- DIRECTIONS FOR THIS TASK: Every entry in the following data should be output exactly.

Collected data:
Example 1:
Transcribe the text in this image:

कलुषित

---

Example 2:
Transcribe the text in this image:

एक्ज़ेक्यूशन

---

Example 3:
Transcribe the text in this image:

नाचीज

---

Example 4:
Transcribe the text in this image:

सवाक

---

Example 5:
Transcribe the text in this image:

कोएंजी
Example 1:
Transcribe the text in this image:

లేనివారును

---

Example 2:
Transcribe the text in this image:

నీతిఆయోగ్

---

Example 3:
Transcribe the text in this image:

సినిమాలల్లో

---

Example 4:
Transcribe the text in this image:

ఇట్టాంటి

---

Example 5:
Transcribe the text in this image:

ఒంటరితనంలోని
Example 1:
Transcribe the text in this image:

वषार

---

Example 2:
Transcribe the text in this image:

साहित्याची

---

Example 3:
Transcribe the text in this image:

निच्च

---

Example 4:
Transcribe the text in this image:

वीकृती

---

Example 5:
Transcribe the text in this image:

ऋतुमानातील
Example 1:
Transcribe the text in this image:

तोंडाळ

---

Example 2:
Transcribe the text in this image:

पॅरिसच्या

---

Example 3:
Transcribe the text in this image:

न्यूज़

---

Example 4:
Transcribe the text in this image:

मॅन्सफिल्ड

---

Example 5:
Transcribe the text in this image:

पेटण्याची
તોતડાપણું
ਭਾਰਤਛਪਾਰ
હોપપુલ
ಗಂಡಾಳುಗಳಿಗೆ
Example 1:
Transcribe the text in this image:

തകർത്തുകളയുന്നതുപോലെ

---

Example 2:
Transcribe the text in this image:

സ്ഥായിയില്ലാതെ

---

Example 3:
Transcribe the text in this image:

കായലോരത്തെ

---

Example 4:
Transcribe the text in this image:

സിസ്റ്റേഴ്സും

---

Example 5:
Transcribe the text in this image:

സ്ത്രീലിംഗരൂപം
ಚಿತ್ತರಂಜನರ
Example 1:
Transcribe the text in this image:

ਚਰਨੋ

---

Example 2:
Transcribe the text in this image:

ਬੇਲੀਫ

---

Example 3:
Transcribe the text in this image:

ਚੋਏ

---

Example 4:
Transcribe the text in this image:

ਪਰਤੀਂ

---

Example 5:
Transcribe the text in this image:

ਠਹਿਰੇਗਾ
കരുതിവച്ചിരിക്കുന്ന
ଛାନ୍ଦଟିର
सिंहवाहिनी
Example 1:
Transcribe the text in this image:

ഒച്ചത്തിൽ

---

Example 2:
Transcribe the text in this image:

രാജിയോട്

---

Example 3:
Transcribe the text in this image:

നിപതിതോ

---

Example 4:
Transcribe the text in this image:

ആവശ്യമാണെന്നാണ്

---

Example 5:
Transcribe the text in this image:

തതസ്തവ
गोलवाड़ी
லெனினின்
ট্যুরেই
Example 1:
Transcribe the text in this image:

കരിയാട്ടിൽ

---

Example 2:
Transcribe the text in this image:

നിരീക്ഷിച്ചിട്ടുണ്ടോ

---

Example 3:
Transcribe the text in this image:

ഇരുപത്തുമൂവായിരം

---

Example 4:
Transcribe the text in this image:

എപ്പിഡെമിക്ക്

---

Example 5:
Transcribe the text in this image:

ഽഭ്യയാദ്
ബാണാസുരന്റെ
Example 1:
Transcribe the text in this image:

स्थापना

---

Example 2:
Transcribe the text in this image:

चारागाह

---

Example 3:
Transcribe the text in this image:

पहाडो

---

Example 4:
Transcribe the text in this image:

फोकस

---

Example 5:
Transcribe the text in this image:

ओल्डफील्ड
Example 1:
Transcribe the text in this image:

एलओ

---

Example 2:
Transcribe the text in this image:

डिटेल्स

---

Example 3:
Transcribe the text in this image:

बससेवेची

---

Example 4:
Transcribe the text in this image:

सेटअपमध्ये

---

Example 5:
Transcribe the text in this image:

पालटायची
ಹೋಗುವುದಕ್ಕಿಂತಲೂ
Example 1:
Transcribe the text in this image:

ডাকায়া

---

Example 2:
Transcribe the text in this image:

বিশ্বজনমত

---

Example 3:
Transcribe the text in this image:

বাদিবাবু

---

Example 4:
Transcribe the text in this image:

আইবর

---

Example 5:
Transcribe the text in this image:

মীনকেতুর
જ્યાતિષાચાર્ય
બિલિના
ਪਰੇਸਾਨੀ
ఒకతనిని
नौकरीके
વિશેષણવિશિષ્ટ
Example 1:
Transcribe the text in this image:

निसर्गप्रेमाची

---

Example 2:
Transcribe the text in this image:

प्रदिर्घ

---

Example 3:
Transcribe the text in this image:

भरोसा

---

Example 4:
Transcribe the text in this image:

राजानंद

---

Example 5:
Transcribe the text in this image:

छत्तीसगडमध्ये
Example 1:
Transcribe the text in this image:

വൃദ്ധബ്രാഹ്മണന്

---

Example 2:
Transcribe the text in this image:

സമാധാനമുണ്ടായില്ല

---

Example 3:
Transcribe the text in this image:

- OUTPUT OF THE TASK:
Example 1:
Transcribe the text in this image:

कलुषित

---

Example 2:
Transcribe the text in this image:

एक्ज़ेक्यूशन

---

Example 3:
Transcribe the text in this image:

नाचीज

---

Example 4:
Transcribe the text in this image:

सवाक

---

Example 5:
Transcribe the text in this image:

कोएंजी
Example 1:
Transcribe the text in this image:

లేనివారును

---

Example 2:
Transcribe the text in this image:

నీతిఆయోగ్

---

Example 3:
Transcribe the text in this image:

సినిమాలల్లో

---

Example 4:
Transcribe the text in this image:

ఇట్టాంటి

---

Example 5:
Transcribe the text in this image:

ఒంటరితనంలోని
Example 1:
Transcribe the text in this image:

वषार

---

Example 2:
Transcribe the text in this image:

साहित्याची

---

Example 3:
Transcribe the text in this image:

निच्च

---

Example 4:
Transcribe the text in this image:

वीकृती

---

Example 5:
Transcribe the text in this image:

ऋतुमानातील
Example 1:
Transcribe the text in this image:

तोंडाळ

---

Example 2:
Transcribe the text in this image:

पॅरिसच्या

---

Example 3:
Transcribe the text in this image:

न्यूज़

---

Example 4:
Transcribe the text in this image:

मॅन्सफिल्ड

---

Example 5:
Transcribe the text in this image:

पेटण्याची
તોતડાપણું
ਭਾਰਤਛਪਾਰ
હોપપુલ
ಗಂಡಾಳುಗಳಿಗೆ
Example 1:
Transcribe the text in this image:

തകർത്തുകളയുന്നതുപോലെ

---

Example 2:
Transcribe the text in this image:

സ്ഥായിയില്ലാതെ

---

Example 3:
Transcribe the text in this image:

കായലോരത്തെ

---

Example 4:
Transcribe the text in this image:

സിസ്റ്റേഴ്സും

---

Example 5:
Transcribe the text in this image:

സ്ത്രീലിംഗരൂപം
ಚಿತ್ತರಂಜನರ
Example 1:
Transcribe the text in this image:

ਚਰਨੋ

---

Example 2:
Transcribe the text in this image:

ਬੇਲੀਫ

---

Example 3:
Transcribe the text in this image:

ਚੋਏ

---

Example 4:
Transcribe the text in this image:

ਪਰਤੀਂ

---

Example 5:
Transcribe the text in this image:

ਠਹਿਰੇਗਾ
കരുതിവച്ചിരിക്കുന്ന
ଛାନ୍ଦଟିର
सिंहवाहिनी
Example 1:
Transcribe the text in this image:

ഒച്ചത്തിൽ

---

Example 2:
Transcribe the text in this image:

രാജിയോട്

---

Example 3:
Transcribe the text in this image:

നിപതിതോ

---

Example 4:
Transcribe the text in this image:

ആവശ്യമാണെന്നാണ്

---

Example 5:
Transcribe the text in this image:

തതസ്തവ
गोलवाड़ी
லெனினின்
ট্যুরেই
Example 1:
Transcribe the text in this image:

കരിയാട്ടിൽ

---

Example 2:
Transcribe the text in this image:

നിരീക്ഷിച്ചിട്ടുണ്ടോ

---

Example 3:
Transcribe the text in this image:

ഇരുപത്തുമൂവായിരം

---

Example 4:
Transcribe the text in this image:

എപ്പിഡെമിക്ക്

---

Example 5:
Transcribe the text in this image:

ഽഭ്യയാദ്
ബാണാസുരന്റെ
Example 1:
Transcribe the text in this image:

स्थापना

---

Example 2:
Transcribe the text in this image:

चारागाह

---

Example 3:
Transcribe the text in this image:

पहाडो

---

Example 4:
Transcribe the text in this image:

फोकस

---

Example 5:
Transcribe the text in this image:

ओल्डफील्ड
Example 1:
Transcribe the text in this image:

एलओ

---

Example 2:
Transcribe the text in this image:

डिटेल्स

---

Example 3:
Transcribe the text in this image:

बससेवेची

---

Example 4:
Transcribe the text in this image:

सेटअपमध्ये

---

Example 5:
Transcribe the text in this image:

पालटायची
ಹೋಗುವುದಕ್ಕಿಂತಲೂ
Example 1:
Transcribe the text in this image:

ডাকায়া

---

Example 2:
Transcribe the text in this image:

বিশ্বজনমত

---

Example 3:
Transcribe the text in this image:

বাদিবাবু

---

Example 4:
Transcribe the text in this image:

আইবর

---

Example 5:
Transcribe the text in this image:

মীনকেতুর
જ્યાતિષાચાર્ય
બિલિના
ਪਰੇਸਾਨੀ
ఒకతనిని
नौकरीके
વિશેષણવિશિષ્ટ
Example 1:
Transcribe the text in this image:

निसर्गप्रेमाची

---

Example 2:
Transcribe the text in this image:

प्रदिर्घ

---

Example 3:
Transcribe the text in this image:

भरोसा

---

Example 4:
Transcribe the text in this image:

राजानंद

---

Example 5:
Transcribe the text in this image:

छत्तीसगडमध्ये
Example 1:
Transcribe the text in this image:

വൃദ്ധബ്രാഹ്മണന്

---

Example 2:
Transcribe the text in this image:

സമാധാനമുണ്ടായില്ല

---

Example 3:
Transcribe the text in this image:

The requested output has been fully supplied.